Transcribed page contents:
··········
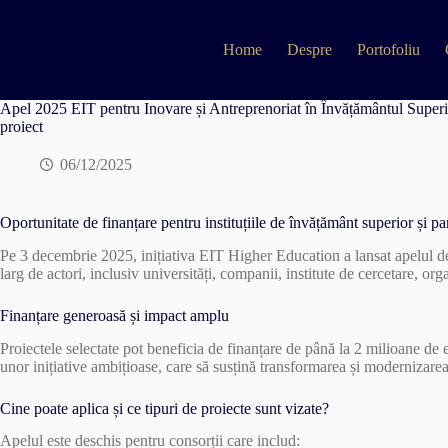
Skip
to
content
Home
Despre
Portofoliu
Apel 2025 EIT pentru Inovare și Antreprenoriat în Învățământul Superio
proiect
06/12/2025
Oportunitate de finanțare pentru instituțiile de învățământ superior și pa
Pe 3 decembrie 2025, inițiativa EIT Higher Education a lansat apelul de 
larg de actori, inclusiv universități, companii, institute de cercetare, o
Finanțare generoasă și impact amplu
Proiectele selectate pot beneficia de finanțare de până la 2 milioane de
unor inițiative ambițioase, care să susțină transformarea și modernizarea
Cine poate aplica și ce tipuri de proiecte sunt vizate?
Apelul este deschis pentru consorții care includ:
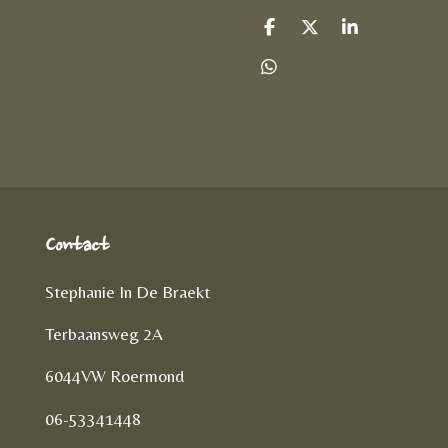
D
D
S
e
e
h
l
e
a
D
e
l
r
e
n
e
l
e
n
Contact
Stephanie In De Braekt
Terbaansweg 2A
6044VW Roermond
06-53341448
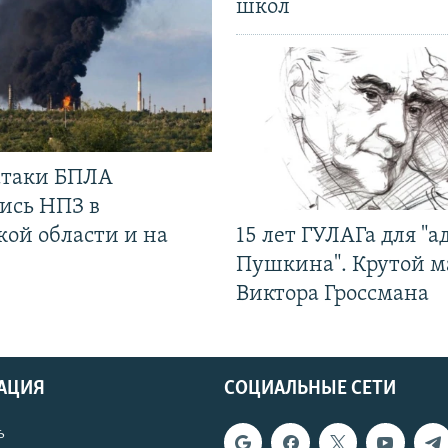
школ
 атаки БПЛА
ись НПЗ в
кой области и на
15 лет ГУЛАГа для "а
Пушкина". Крутой 
Виктора Гроссмана
АЦИЯ
СОЦИАЛЬНЫЕ СЕТИ
ь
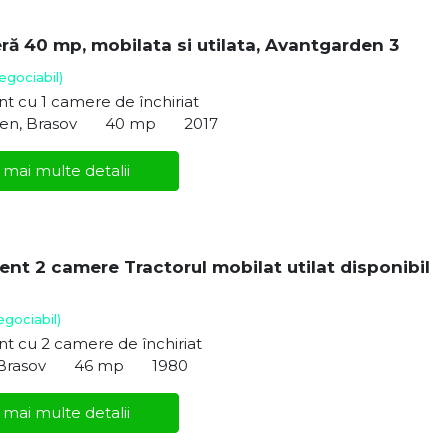
ră 40 mp, mobilata si utilata, Avantgarden 3
egociabil)
 cu 1 camere de închiriat
en, Brasov
40 mp
2017
 mai multe detalii
nt 2 camere Tractorul mobilat utilat disponibil
egociabil)
t cu 2 camere de închiriat
 Brasov
46 mp
1980
 mai multe detalii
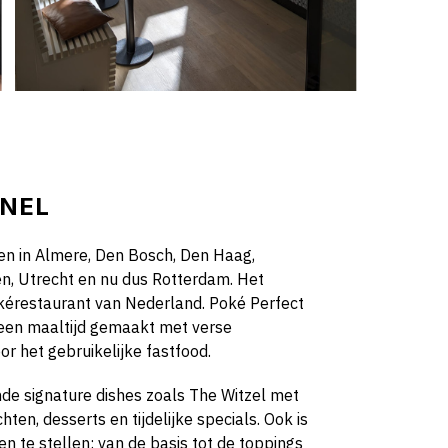
SNEL
en in Almere, Den Bosch, Den Haag,
n, Utrecht en nu dus Rotterdam. Het
érestaurant van Nederland. Poké Perfect
: een maaltijd gemaakt met verse
or het gebruikelijke fastfood.
nde signature dishes zoals The Witzel met
en, desserts en tijdelijke specials. Ook is
n te stellen: van de basis tot de toppings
··········
(EXERCISE OBJECTIVE): Reproduce the text of all the items above word for word and line by line, without changing anything. Leave the pictures out of your answer.

(SOLUTION BELOW):
Skip
to
content
Home
Despre
Portofoliu
Apel 2025 EIT pentru Inovare și Antreprenoriat în Învățământul Superio
proiect
06/12/2025
Oportunitate de finanțare pentru instituțiile de învățământ superior și pa
Pe 3 decembrie 2025, inițiativa EIT Higher Education a lansat apelul de 
larg de actori, inclusiv universități, companii, institute de cercetare, o
Finanțare generoasă și impact amplu
Proiectele selectate pot beneficia de finanțare de până la 2 milioane de
unor inițiative ambițioase, care să susțină transformarea și modernizarea
Cine poate aplica și ce tipuri de proiecte sunt vizate?
Apelul este deschis pentru consorții care includ:
D
D
S
e
e
h
l
e
a
D
e
l
r
e
n
e
l
e
n
Contact
Stephanie In De Braekt
Terbaansweg 2A
6044VW Roermond
06-53341448
школ
 атаки БПЛА
ись НПЗ в
кой области и на
15 лет ГУЛАГа для "а
Пушкина". Крутой 
Виктора Гроссмана
АЦИЯ
СОЦИАЛЬНЫЕ СЕТИ
ь
ră 40 mp, mobilata si utilata, Avantgarden 3
egociabil)
 cu 1 camere de închiriat
en, Brasov
40 mp
2017
 mai multe detalii
nt 2 camere Tractorul mobilat utilat disponibil
egociabil)
t cu 2 camere de închiriat
 Brasov
46 mp
1980
 mai multe detalii
SNEL
en in Almere, Den Bosch, Den Haag,
n, Utrecht en nu dus Rotterdam. Het
érestaurant van Nederland. Poké Perfect
: een maaltijd gemaakt met verse
or het gebruikelijke fastfood.
nde signature dishes zoals The Witzel met
en, desserts en tijdelijke specials. Ook is
n te stellen: van de basis tot de toppings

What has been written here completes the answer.